__GOAL OF THE EXERCISE__
Output the entries exactly. Start at the first line, finish with the line containing "30 kesäkuun, 2026", and omit the pictures.

- - - - - - -

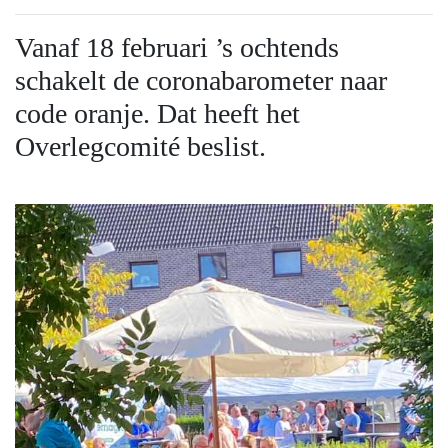
Vanaf 18 februari ’s ochtends
schakelt de coronabarometer naar
code oranje. Dat heeft het
Overlegcomité beslist.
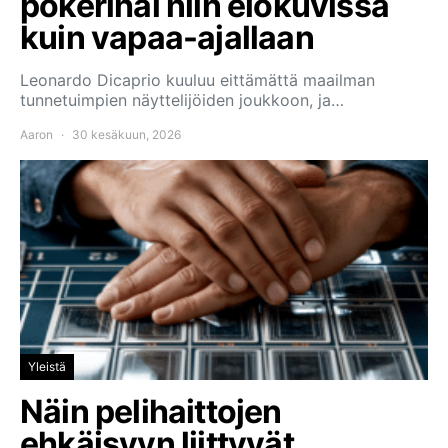
pokerihai niin elokuvissa
kuin vapaa-ajallaan
Leonardo Dicaprio kuuluu eittämättä maailman
tunnetuimpien näyttelijöiden joukkoon, ja…
Aaron
30 kesäkuun, 2026
Yleistä
Näin pelihaittojen
ehkäisyyn liittyvät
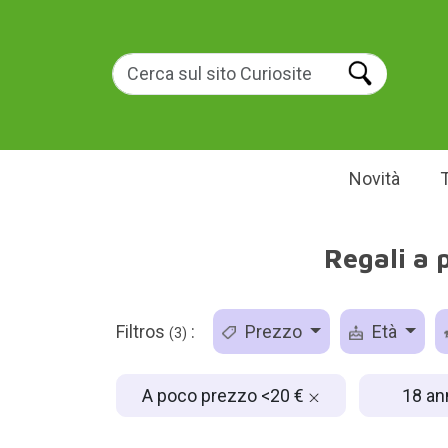
Novità
Regali a 
Filtros
:
Prezzo
Età
(3)
A poco prezzo <20 €
18 an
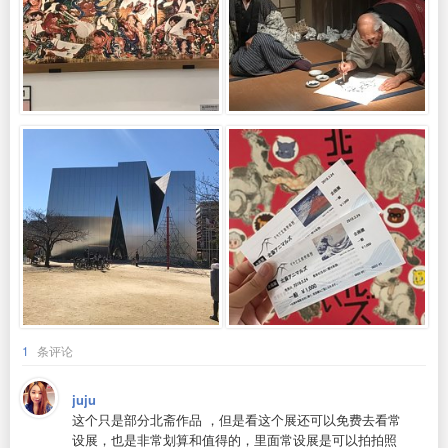
1
条评论
juju
这个只是部分北斋作品 ，但是看这个展还可以免费去看常
设展，也是非常划算和值得的，里面常设展是可以拍拍照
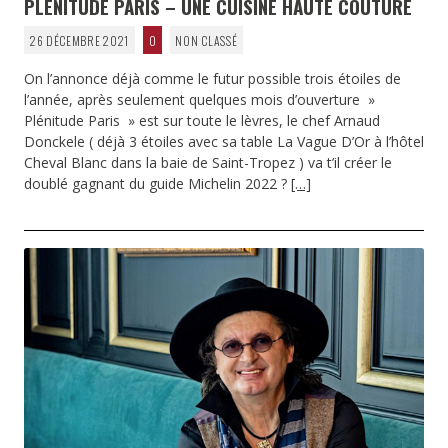
PLÉNITUDE PARIS – UNE CUISINE HAUTE COUTURE
26 DÉCEMBRE 2021
0
NON CLASSÉ
On l’annonce déjà comme le futur possible trois étoiles de
l’année, après seulement quelques mois d’ouverture »
Plénitude Paris » est sur toute le lèvres, le chef Arnaud
Donckele ( déjà 3 étoiles avec sa table La Vague D’Or à l’hôtel
Cheval Blanc dans la baie de Saint-Tropez ) va t’il créer le
doublé gagnant du guide Michelin 2022 ?
[…]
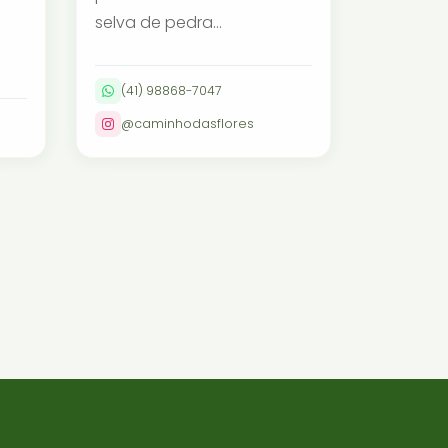
selva de pedra...
(41) 98868-7047
@caminhodasflores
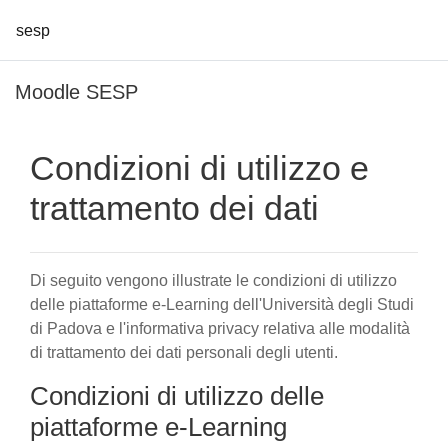
sesp
Vai al contenuto principale
Moodle SESP
Condizioni di utilizzo e
trattamento dei dati
Di seguito vengono illustrate le condizioni di utilizzo
delle piattaforme e-Learning dell'Università degli Studi
di Padova e l'informativa privacy relativa alle modalità
di trattamento dei dati personali degli utenti.
Condizioni di utilizzo delle
piattaforme e-Learning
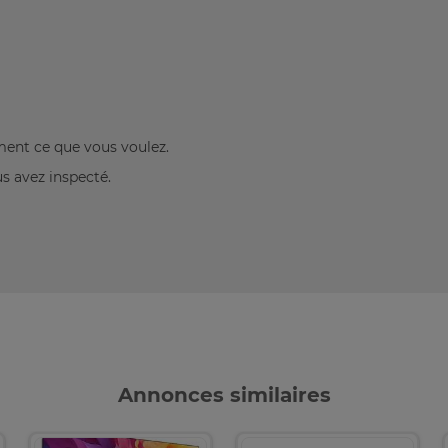
ement ce que vous voulez.
us avez inspecté.
Annonces similaires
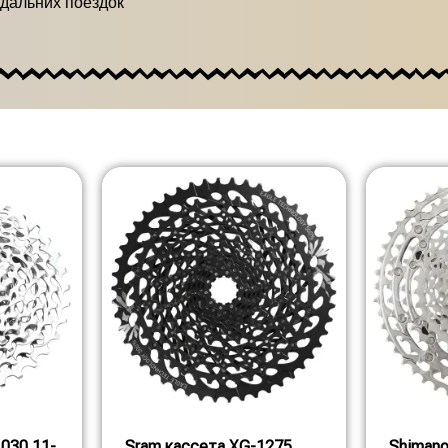
 дальних поездок
030 11-
Sram кассета XG-1275
Shimano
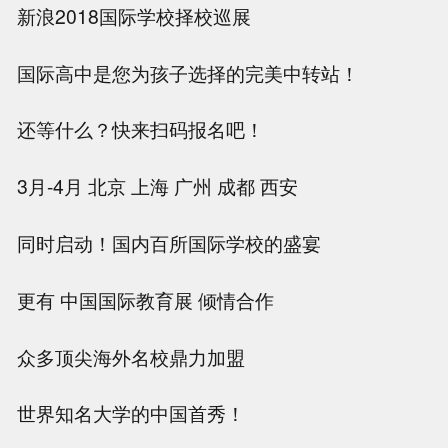
新浪2018国际学校择校巡展
国际高中是您为孩子选择的完美中转站！
还等什么？快来扫码报名吧！
3月-4月 北京 上海 广州 成都 西安
同时启动！国内百所国际学校的盛宴
更有 中国国际教育展 倾情合作
众多顶尖海外名校鼎力加盟
世界知名大学的中国首秀！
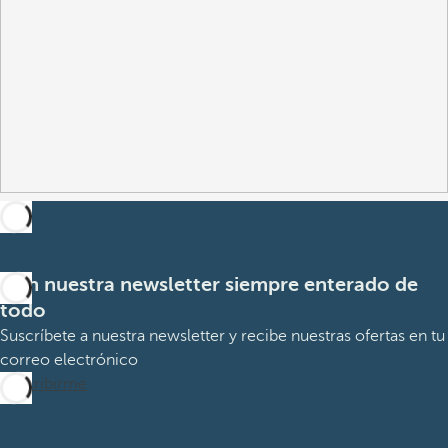
Con nuestra newsletter siempre enterado de
todo
Suscríbete a nuestra newsletter y recibe nuestras ofertas en tu
correo electrónico
Suscribirme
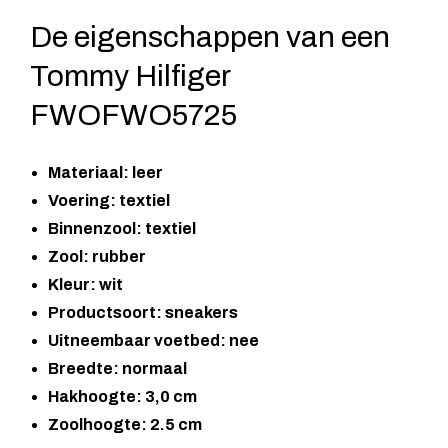
De eigenschappen van een
Tommy Hilfiger
FWOFWO5725
Materiaal: leer
Voering: textiel
Binnenzool: textiel
Zool: rubber
Kleur: wit
Productsoort: sneakers
Uitneembaar voetbed: nee
Breedte: normaal
Hakhoogte: 3,0 cm
Zoolhoogte: 2.5 cm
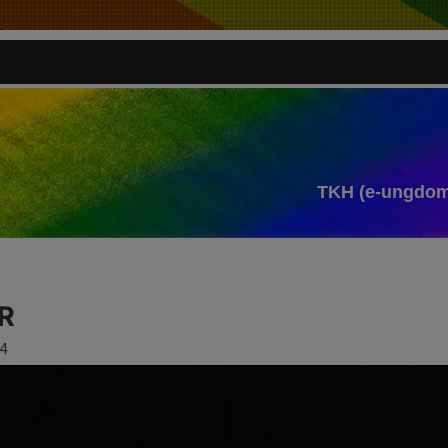
TKH (e-ungdom
R
4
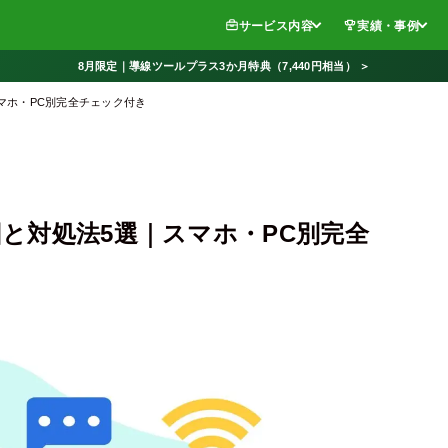
サービス内容
実績・事例
8月限定｜導線ツールプラス3か月特典（7,440円相当） ＞
スマホ・PC別完全チェック付き
因と対処法5選｜スマホ・PC別完全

- - - - - - -

__SOLUTION TO THE PROBLEM__
Vanaf 18 februari ’s ochtends
schakelt de coronabarometer naar
code oranje. Dat heeft het
Overlegcomité beslist.
pokerihai niin elokuvissa
kuin vapaa-ajallaan
Leonardo Dicaprio kuuluu eittämättä maailman
tunnetuimpien näyttelijöiden joukkoon, ja…
Aaron
30 kesäkuun, 2026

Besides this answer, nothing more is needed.